There is nothing especially bad about Rosewood, but there’s certainly nothing new about it, either. It is a basic carbon copy of every background-viewing procedural involving two mismatched, opposite-gender, dueling personalities who solve crimes. It’s Psych/ Bones/Castle/The Mentalist, but with Morris Chestnut as a private pathologist (drink every time they say “pathologist”). It is one of those series that is set up to last forever, to keep plodding along with mediocre, overdone case-of-the-week episodes and, once in a while, a two-parter or a cliffhanger with no real tension.

Chestnut plays Beaumont Rosewood Jr., a pathologist for hire and a big fan of advertising on giant billboards all around Miami. He’s charming yet slightly condescending (because he’s a leading man in a by-the-book procedural), but the only person who really calls him out on that is the hot and sassy detective Annalise Villa (Jaina Lee Ortiz). She rolls her eyes at his overly familiar and flirtatious banter but doesn’t get too angry because, again, he’s charming enough to get away with whatever he wants. I mean, you’ve seen this dynamic before, right? We all have.

The pilot episode sets up the basic formula and the not-so-witty banter that will dominate the whole series. Rosewood takes it upon himself to help Villa on a murder case — he has to get to know all the detectives so he can continue to find work, and she’s relatively new to the area — even though she doesn’t want him to. But, of course, she acquiesces because he has a great smile and he’s so good at his job. After all, Rosewood says, he’s the “Beethoven of private pathologists.” Rosewood doesn’t just need the money, though; the series also has to set up the inevitable romance between the two — Season 6 wedding event! Perhaps with a Miami drug cartel case breaking up the ceremony and putting one of their lives in danger just in time for sweeps week.

Morris Chestnut as Beaumont Rosewood, Jr. and Jaina Lee Ortiz as Detective Villa. ©2015 Fox Broadcasting Co. Cr: Jeff Daly/FOX.

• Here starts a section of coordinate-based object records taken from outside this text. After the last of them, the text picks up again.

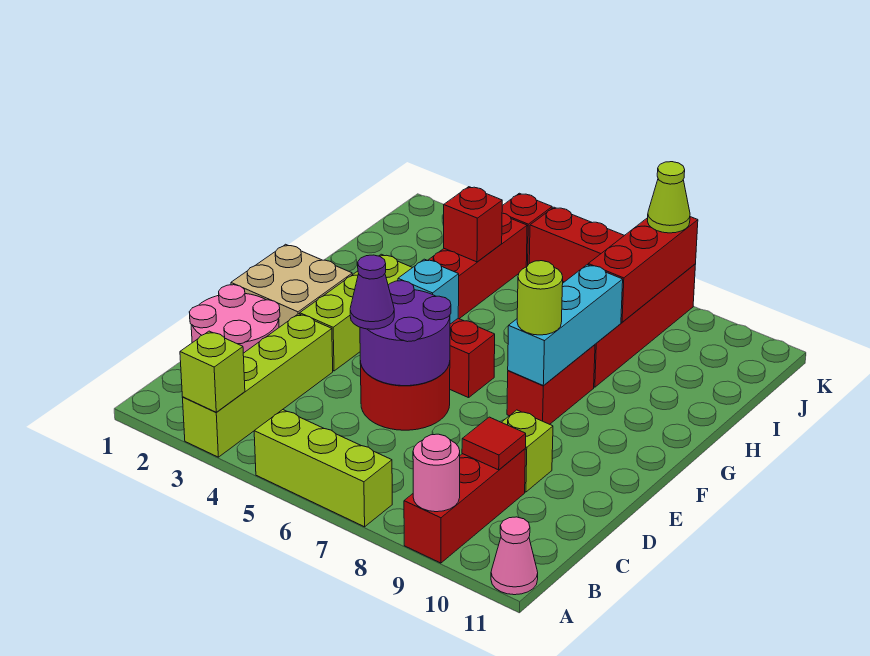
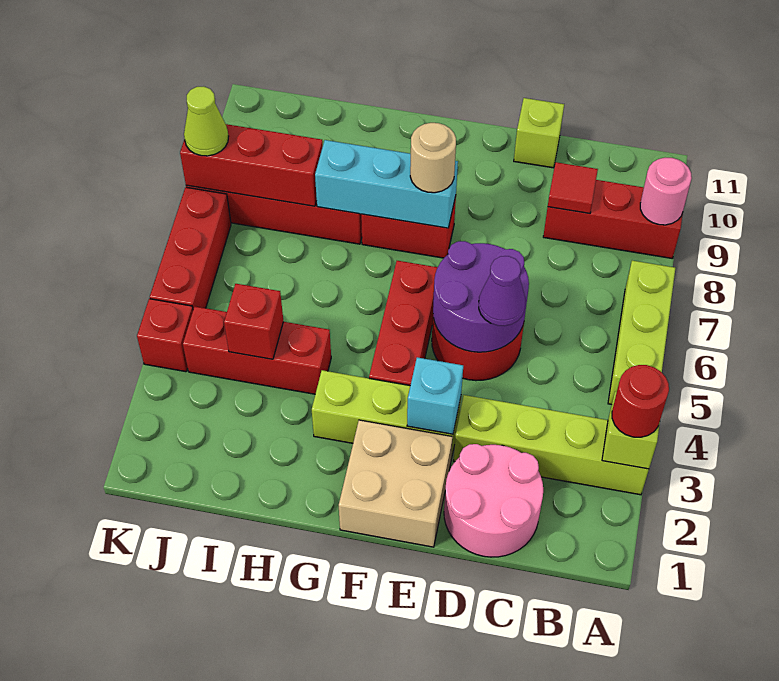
none -> red round brick A3 level 3
pink cone A11 level 1 -> none
lime brick D9 level 1 -> lime brick D11 level 1
cyan brick F5 level 2 -> cyan brick E3 level 2
lime round brick F8 level 3 -> tan round brick F8 level 3

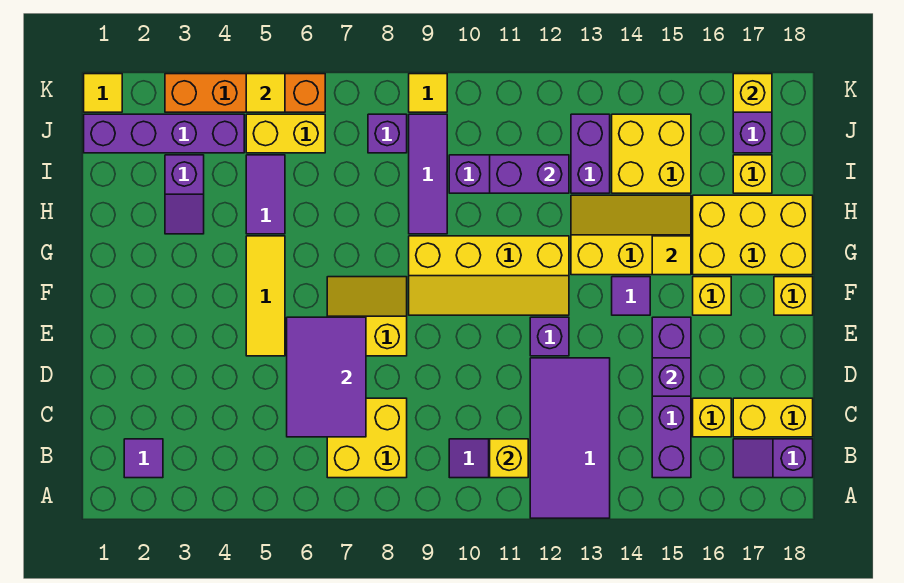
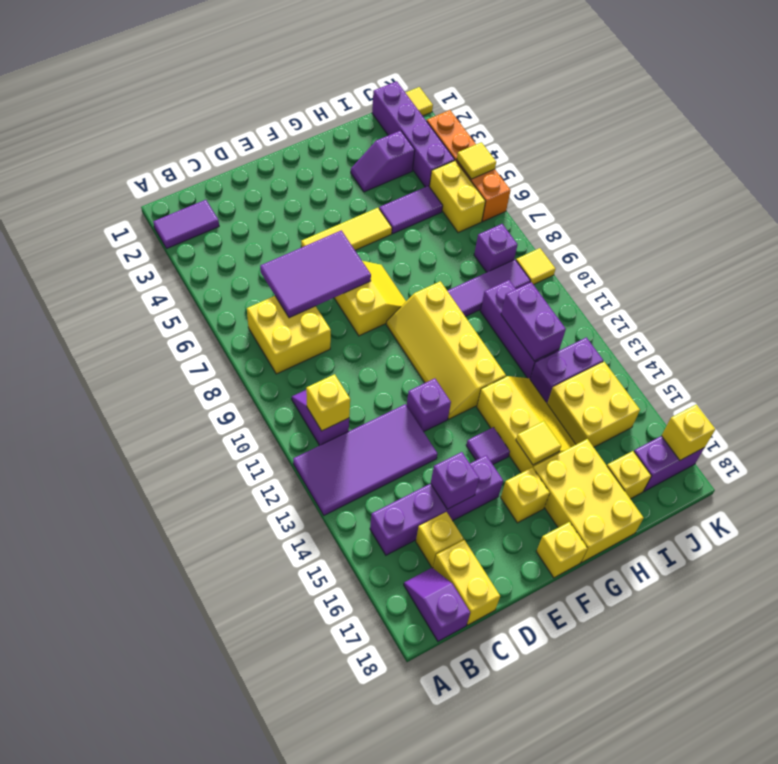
purple tile B2 level 1 -> purple tile A2:B2 level 1

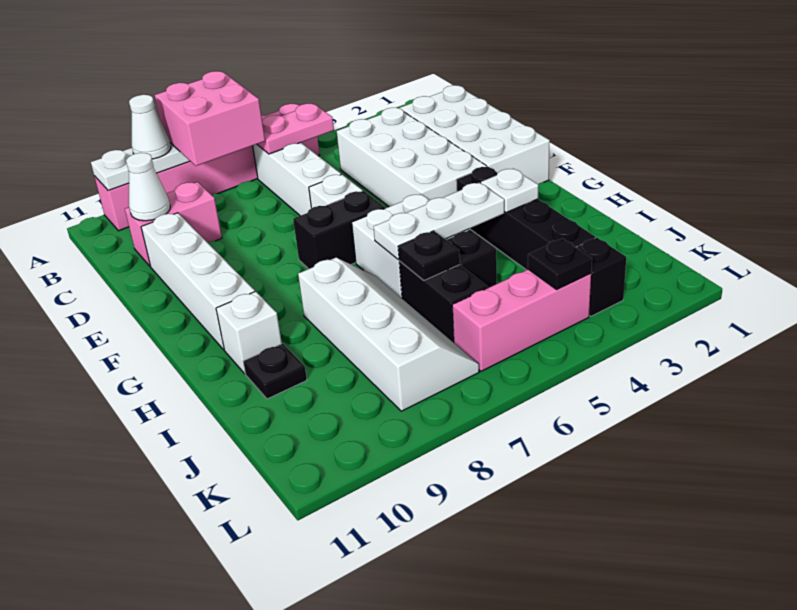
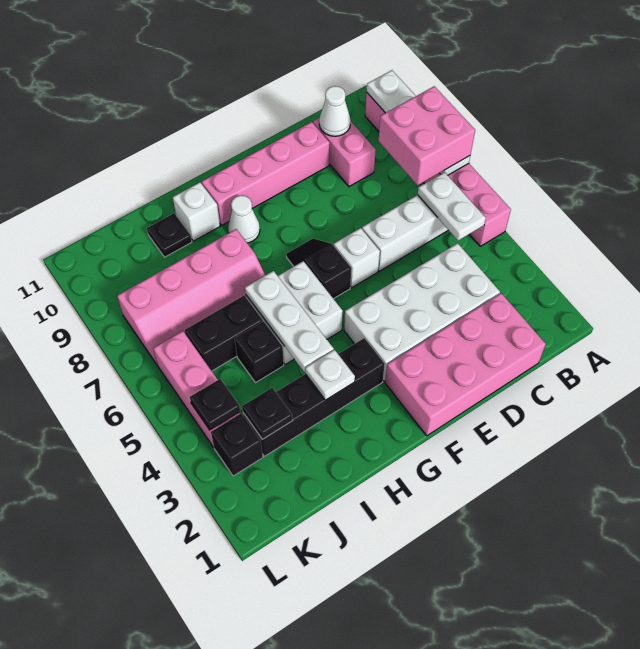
white cone A9 level 3 -> white cone G9 level 1
pink plate B5:B6 level 2 -> white plate B5:B6 level 2
white brick C1:F2 level 1 -> pink brick C1:F2 level 1
white brick D10:G10 level 1 -> pink brick D10:G10 level 1
black brick F6:F7 level 1 -> black slope F6:F7 level 1 top 6
white slope H7:K8 level 1 top 8 -> pink slope H7:K8 level 1 top 8
black plate I6 level 2 -> black plate J3 level 2

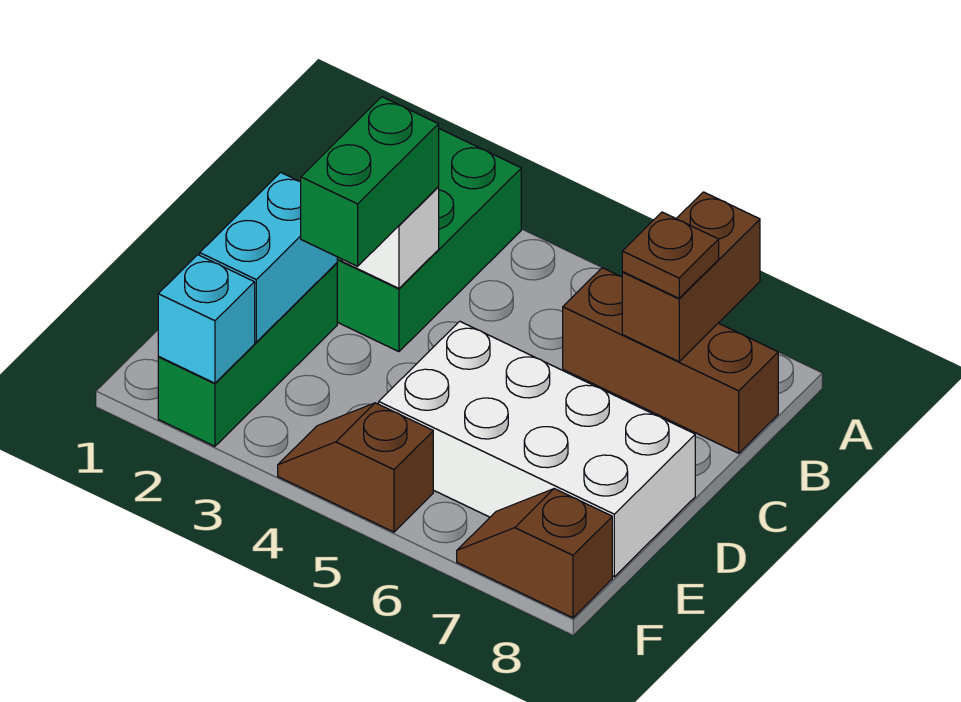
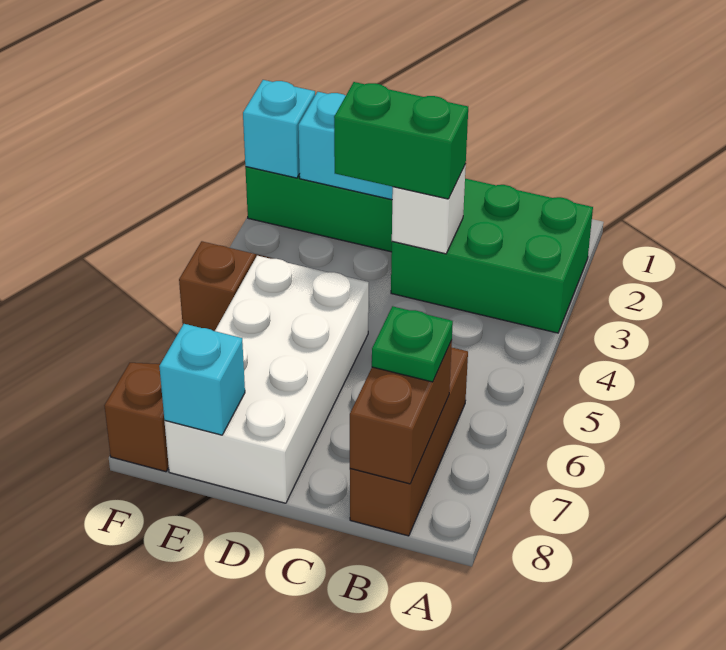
brown brick A7:B7 level 2 -> brown brick B7:B8 level 2
brown plate B7 level 3 -> green plate B7 level 3
none -> cyan brick E8 level 2

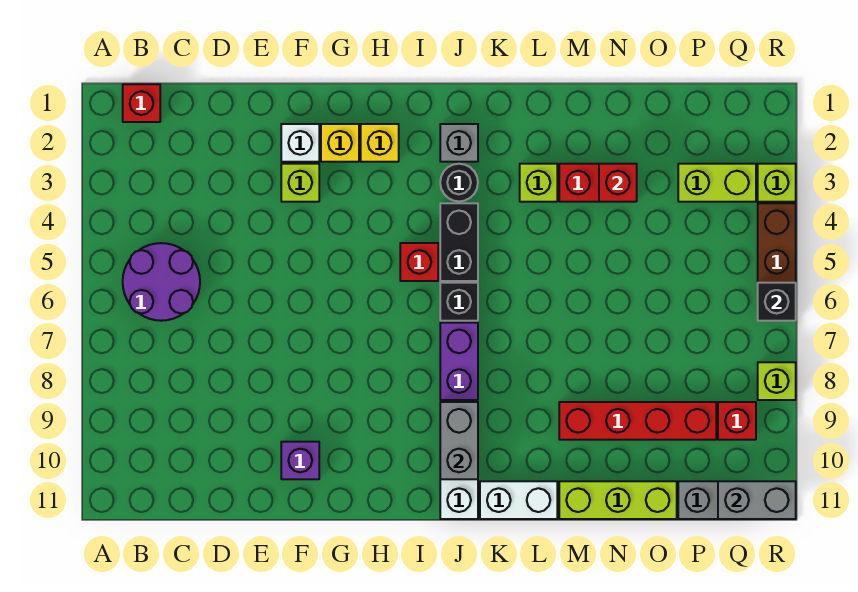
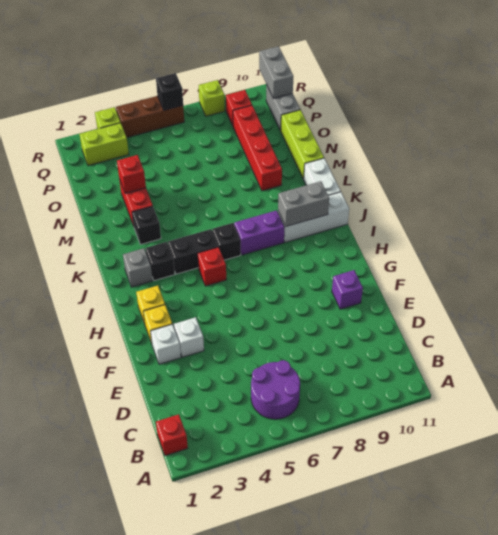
lime brick F3 level 1 -> white brick F3 level 1
black round brick J3 level 1 -> black brick J3 level 1
lime brick L3 level 1 -> black brick L3 level 1
lime brick P3:Q3 level 1 -> lime brick Q2:Q3 level 1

Rosewood does employ one slight twist to set the series apart from other shows of the same ilk. Rosewood has a preoccupation with death because he has multiple mysterious illnesses that have plagued him since birth, resulting in a scar on Chestnut’s perfect abs, as well as the need for regular injections. This is supposed to provide some character development, to show why Rosewood is so obsessed with death — others’ and his own — and why his personality is the way it is, but instead it comes off as a cheap dramatic stunt, calculated to bring life (no pun intended) to an otherwise drab series. But it doesn’t exactly work; we already know that Rosewood is not going to die, so there aren’t any inherent dramatic stakes in this revelation, other than a future episode wherein he’s randomly hospitalized or collapses on the job.

Despite the fact that Fox is also home to Bones, Rosewood feels out of place on the network. Fox has been committed to strong, funny sitcoms (New Girl, Brooklyn Nine-Nine) and engaging, addictive dramas (Empire, Sleepy Hollow) — and its future is stocked with sequels to previously popular series (The X-Files, Prison Break). Rosewood feels too bland and too forgettable to exist on a network that’s becoming exciting again.

None of this really matters, though, because Rosewood is a light dramatic procedural that is designed to last for years. It’s a “laundry-folding” series that requires little attention from viewers; it’s a series to keep on in the background but never fully commit to because it’s not worth any deeper engagement. It could last one season or more than five; there will be no in between.

Rosewood premieres Wednesday, September 23 at 8 PM on Fox.